Across all the records below, count the lines that hold "wyposażonymi". State only that figure.
━━━━━━━━━━━━━━━━━━━━━━━━━━━━━━
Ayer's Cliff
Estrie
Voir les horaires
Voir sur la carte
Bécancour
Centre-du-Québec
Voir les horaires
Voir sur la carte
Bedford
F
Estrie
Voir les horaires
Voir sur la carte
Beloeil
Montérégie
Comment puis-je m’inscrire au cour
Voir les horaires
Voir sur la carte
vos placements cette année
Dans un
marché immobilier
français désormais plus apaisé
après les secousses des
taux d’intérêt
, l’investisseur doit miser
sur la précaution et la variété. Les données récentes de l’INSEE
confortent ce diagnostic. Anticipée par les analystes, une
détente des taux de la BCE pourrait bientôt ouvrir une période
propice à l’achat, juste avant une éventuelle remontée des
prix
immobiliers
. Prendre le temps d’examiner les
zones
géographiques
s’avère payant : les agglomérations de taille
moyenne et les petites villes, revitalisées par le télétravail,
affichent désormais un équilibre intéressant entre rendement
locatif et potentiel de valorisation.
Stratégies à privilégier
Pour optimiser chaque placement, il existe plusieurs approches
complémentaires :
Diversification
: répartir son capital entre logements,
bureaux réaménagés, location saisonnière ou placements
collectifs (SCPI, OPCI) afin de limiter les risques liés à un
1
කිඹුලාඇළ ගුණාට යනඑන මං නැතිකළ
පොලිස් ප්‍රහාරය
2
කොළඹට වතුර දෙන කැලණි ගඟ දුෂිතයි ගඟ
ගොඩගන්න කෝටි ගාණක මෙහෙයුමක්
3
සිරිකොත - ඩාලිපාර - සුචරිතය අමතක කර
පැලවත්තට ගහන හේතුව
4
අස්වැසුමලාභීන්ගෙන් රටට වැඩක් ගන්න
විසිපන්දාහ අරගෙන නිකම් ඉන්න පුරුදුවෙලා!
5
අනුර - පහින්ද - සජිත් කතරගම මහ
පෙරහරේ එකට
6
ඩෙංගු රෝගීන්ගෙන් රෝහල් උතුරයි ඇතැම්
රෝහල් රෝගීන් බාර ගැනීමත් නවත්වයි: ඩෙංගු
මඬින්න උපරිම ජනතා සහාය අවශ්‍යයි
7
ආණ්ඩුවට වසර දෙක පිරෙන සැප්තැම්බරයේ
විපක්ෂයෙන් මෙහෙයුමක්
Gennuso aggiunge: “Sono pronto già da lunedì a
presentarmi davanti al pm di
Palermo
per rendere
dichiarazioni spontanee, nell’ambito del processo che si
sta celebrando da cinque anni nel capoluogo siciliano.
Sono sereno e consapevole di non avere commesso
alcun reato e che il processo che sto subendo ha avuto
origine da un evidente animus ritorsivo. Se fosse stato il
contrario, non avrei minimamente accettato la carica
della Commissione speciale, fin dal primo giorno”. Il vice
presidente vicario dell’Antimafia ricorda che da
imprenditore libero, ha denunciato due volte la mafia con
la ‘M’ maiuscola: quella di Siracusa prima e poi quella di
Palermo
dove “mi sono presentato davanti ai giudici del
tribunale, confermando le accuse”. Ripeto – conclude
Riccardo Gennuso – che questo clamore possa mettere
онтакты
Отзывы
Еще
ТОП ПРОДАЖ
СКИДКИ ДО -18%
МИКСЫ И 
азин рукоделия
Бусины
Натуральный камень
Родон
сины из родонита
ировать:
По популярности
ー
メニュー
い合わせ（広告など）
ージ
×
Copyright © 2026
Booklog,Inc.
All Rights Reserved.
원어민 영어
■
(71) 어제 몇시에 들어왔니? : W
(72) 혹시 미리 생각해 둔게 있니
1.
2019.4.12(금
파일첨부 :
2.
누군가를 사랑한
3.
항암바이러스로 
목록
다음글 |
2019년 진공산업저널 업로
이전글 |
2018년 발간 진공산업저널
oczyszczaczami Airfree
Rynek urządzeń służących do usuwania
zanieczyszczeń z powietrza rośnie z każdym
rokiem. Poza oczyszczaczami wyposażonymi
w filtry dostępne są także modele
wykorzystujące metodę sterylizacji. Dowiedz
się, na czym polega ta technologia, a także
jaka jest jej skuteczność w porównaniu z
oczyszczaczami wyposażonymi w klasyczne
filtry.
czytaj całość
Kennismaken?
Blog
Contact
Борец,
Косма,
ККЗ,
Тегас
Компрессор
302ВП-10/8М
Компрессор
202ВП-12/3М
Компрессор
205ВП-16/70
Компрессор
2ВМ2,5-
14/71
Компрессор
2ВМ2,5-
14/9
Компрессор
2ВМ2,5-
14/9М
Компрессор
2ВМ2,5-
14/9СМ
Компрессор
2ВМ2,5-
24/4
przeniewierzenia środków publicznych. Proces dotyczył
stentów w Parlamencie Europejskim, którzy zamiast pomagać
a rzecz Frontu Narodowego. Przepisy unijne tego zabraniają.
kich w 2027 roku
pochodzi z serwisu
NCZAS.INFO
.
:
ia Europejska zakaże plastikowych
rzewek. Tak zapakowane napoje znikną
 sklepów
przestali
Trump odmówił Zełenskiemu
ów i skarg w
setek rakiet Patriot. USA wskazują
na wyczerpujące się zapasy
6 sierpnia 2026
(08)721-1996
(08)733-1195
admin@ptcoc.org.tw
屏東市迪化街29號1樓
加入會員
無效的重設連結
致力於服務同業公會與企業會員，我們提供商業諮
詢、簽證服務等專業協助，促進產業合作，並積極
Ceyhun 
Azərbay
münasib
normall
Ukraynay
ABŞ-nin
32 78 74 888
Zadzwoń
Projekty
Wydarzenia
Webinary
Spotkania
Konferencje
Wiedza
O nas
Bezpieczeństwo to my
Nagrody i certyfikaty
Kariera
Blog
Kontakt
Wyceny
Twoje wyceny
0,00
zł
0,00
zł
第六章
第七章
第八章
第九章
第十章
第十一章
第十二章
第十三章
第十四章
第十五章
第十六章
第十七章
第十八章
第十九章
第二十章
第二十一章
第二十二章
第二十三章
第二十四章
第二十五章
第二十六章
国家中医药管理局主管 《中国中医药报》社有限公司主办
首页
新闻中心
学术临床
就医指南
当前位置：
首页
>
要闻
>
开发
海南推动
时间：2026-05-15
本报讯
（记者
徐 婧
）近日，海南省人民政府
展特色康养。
━━━━━━━━━━━━━━━━━━━━━━━━━━━━━━
> **Answer to the exercise**: 2